The company I work for had a big layoff this monday. I feel lucky not to have lost my job it but this type of thing always feel pretty miserable regardless.
A few of my reactions are as follows.
First, it is shocking how quickly and cleanly you can be severed from the “job” part of your identity. I have seen people who worked all the time and clearly viewed work the as main source of their sense of purpose be laid off and it is remarkable how fast the company moves on. It is an important reminder to cultivate a sense of self that cannot be taken away by an executive who doesn’t know your name.
The people inside of a corporation can care about you personally, and they can choose to treat you with respect. But the corporation itself will put its needs above yours no matter what your personal circumstances are.
I think a good measure of how successful you were at a job is the number of coworkers you’d be excited to catch up with and ask for a recommendation a year after leaving a company.

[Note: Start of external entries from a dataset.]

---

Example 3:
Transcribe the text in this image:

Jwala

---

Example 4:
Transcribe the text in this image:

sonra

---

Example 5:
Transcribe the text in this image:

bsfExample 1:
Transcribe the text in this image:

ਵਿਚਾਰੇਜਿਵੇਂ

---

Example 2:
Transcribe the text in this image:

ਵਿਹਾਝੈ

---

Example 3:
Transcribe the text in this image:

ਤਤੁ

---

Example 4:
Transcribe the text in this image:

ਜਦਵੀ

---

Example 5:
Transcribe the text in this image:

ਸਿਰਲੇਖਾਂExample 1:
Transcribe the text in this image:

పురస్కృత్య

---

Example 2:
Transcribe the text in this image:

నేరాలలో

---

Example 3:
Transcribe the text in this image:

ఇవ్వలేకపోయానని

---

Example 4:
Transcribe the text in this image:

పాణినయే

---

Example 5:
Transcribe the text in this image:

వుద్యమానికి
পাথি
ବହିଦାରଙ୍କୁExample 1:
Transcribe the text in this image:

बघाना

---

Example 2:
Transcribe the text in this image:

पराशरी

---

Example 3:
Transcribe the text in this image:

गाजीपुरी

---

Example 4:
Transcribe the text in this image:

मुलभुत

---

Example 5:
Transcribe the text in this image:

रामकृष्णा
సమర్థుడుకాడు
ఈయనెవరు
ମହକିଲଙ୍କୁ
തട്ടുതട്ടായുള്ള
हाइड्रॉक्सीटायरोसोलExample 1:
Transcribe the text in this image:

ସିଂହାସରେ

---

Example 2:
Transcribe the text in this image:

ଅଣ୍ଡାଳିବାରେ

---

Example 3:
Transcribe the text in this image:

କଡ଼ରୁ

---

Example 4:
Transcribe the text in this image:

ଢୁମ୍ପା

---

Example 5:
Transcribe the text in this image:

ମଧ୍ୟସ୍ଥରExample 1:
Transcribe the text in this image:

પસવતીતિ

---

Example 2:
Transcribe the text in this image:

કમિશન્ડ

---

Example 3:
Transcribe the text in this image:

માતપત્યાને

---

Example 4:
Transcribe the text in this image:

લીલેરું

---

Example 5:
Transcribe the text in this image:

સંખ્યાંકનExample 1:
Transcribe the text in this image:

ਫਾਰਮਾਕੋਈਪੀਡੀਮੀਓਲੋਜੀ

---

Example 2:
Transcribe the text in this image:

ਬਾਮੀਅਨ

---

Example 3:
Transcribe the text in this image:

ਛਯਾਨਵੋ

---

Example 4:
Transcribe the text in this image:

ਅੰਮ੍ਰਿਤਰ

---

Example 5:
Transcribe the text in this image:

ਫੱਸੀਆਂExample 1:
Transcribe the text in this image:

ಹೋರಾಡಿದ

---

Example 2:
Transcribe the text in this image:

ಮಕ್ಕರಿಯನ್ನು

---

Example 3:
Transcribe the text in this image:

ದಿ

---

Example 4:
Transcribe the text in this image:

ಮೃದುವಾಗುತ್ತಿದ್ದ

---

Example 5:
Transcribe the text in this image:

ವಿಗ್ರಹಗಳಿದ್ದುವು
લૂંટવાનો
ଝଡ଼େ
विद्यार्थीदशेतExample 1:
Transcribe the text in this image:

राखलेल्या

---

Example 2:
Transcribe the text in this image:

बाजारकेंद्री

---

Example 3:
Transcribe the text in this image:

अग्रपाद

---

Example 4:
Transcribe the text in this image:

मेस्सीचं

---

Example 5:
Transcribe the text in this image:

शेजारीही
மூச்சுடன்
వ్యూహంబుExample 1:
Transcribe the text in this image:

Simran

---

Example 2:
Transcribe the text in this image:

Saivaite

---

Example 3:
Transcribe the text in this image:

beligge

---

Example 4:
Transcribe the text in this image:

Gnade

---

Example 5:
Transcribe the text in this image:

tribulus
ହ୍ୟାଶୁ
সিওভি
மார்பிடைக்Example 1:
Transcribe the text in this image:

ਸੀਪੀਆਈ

If you meet people you connect with and get to know them deeply and admire them and they respect you, that is a good indicator that you’re spending your time in a valuable way.
“Visibility” to the top people in your organization unfortunately matters a lot in protecting your job. It matters that the people who sign off on who stays and who goes know who you are and what you do.
The tone of the technology industry has shifted dramatically and management teams no longer feel the need to coddle employees. I attribute this to the following:
Urgency put on management teams to lean down and get profitable induced by higher interest rates
Management teams looking at prominent examples like Elon slashing a huge part of Twitter or Meta cutting 20%+ and hearing that things still work
The feeling that AI is going to change the industry profoundly: technical talent will no longer be as scarce and companies will not need as many people.
On a more optimistic note, I’ve seen lots of people pivot into better positions and do more interesting things after having been laid off. It seems like big shakeups to life like that tend to work out better than one would expect.
Happy for you that you still have your job and happy for you that your attitude would have helped you weather losing it.
The only path to organizational stability is financial viability. It is best if the company has revenues > costs so that painful layoffs are unnecessary. Of course, investors want to increase their growth, and often put large amounts of into a business, which temporarily allows the business to acquire outsized costs. Then a reckoning may come if the anticipated growth doesn’t materialize. one hopes that the recent changes do put the company into the zone of financial viability.